▶ _Job_
After locating the line that contains "T11, status: Merged -> Ready" in the records below, write out exactly that line and each line after it through the one that contains "T33: none -> present", and nothing else.

▶ _Available data_
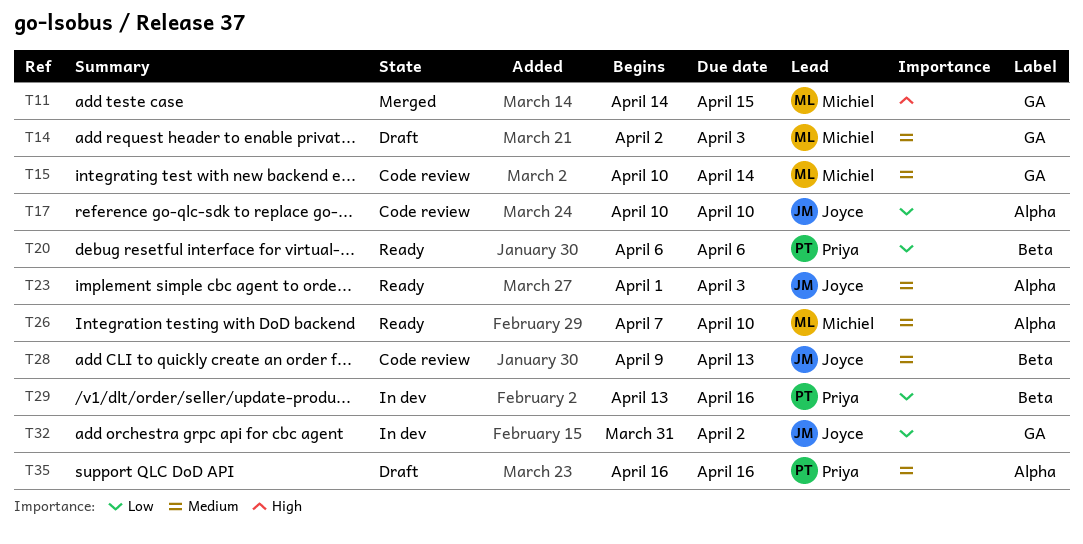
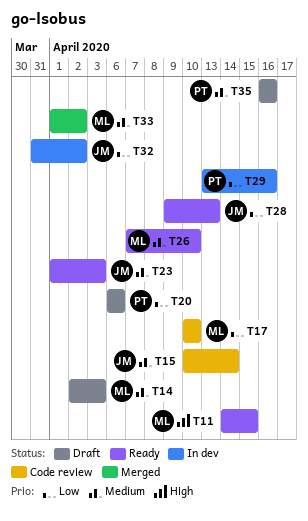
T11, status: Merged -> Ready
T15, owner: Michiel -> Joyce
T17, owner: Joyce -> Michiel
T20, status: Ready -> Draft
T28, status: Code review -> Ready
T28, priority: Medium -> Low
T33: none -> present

---

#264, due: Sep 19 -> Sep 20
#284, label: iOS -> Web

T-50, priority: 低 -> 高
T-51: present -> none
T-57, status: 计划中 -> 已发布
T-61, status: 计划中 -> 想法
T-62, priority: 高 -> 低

▶ _Written answer_
T11, status: Merged -> Ready
T15, owner: Michiel -> Joyce
T17, owner: Joyce -> Michiel
T20, status: Ready -> Draft
T28, status: Code review -> Ready
T28, priority: Medium -> Low
T33: none -> present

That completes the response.